South County – In the free enterprise system, market values are determined by supply and demand.  The South County real estate market is currently experiencing an incredibly low number of homes being offered for sale, reports our local manager.  At the present time there just isn’t the supply to meet the ever-increasing demand for homes.  These facts are pushing home prices to record high levels.  The low inventory is true for homes in every price range and in every neighborhood.   A recently listed  $1.1 million home in Gilroy received six offers and sold for thousands of dollars over the asking price.  A Morgan Hill Agent just listed a 600 square foot condo (one bedroom, one bath) for just under $400,000.  He is anticipating multiple offers even before it goes on the MLS.   This phenomenon has buyers and their agents very frustrated—but sellers are happy to receive top dollar for their homes.
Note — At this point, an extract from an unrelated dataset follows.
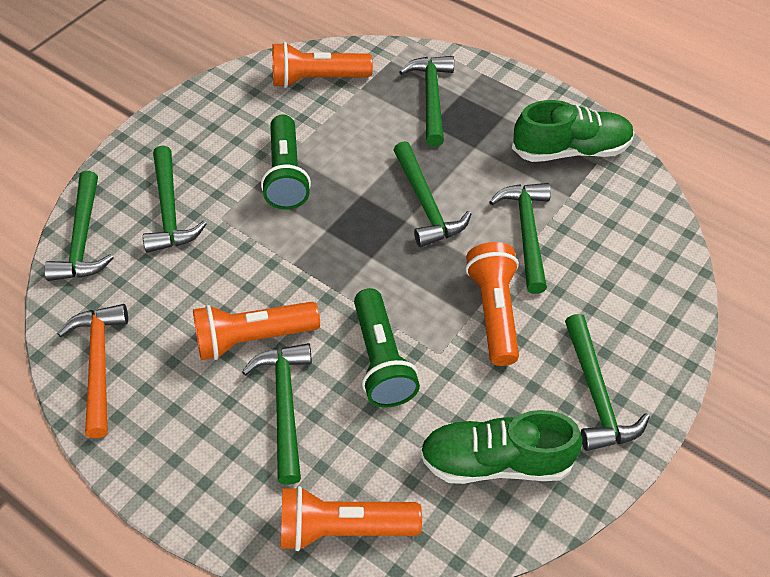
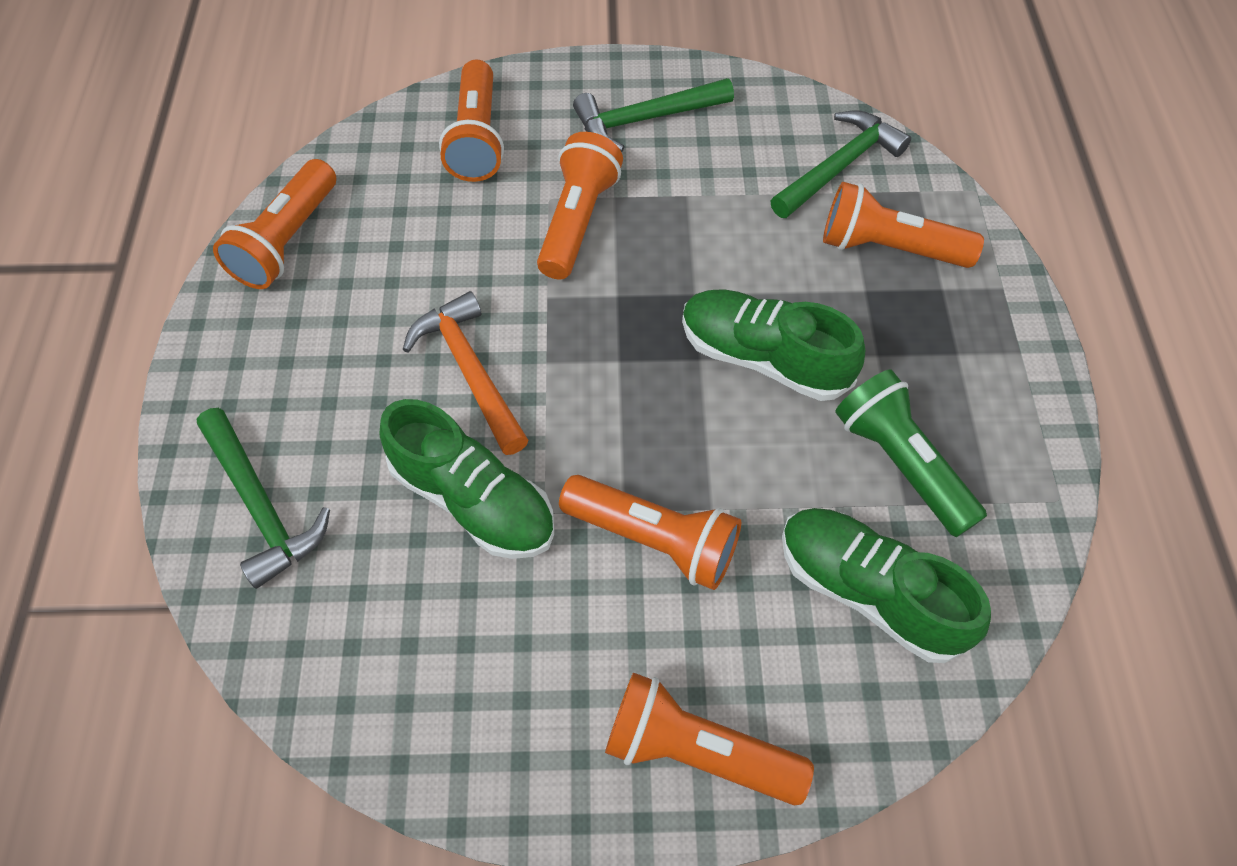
green flashlight: 2 -> 1
green hammer: 7 -> 3
green shoe: 2 -> 3
orange flashlight: 4 -> 6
Santa Cruz County – The number of sales in Santa Cruz County is almost exactly the same as 2015 even given the inventory being down approximately 30%. Our associates are looking to generate inventory and off market sales due to the high demand and extremely low supply. The Previews market is following the same trend as the overall market in terms of number of sales being on par with 2015 and inventory being approximately 25% down. Almost 50% of homes on the market in Santa Cruz have an asking price over $1 million.

Monterey Peninsula – Agents survived the AT&T Pebble Beach Pro Am with record attendance and incredible weather to showcase some of their golf properties to the world. January inventory on the Monterey Peninsula is at a multi-year low with 332 active properties available down from 376 in December. Pending and contingent sales are up over November and December 2015 average at 90 for January. Average median sale price for the last two months is $1,038,500, which is a 21% increase over last year. The Monterey Peninsula continues to be a desirable location for retirees and multiple vacation homeowners to purchase.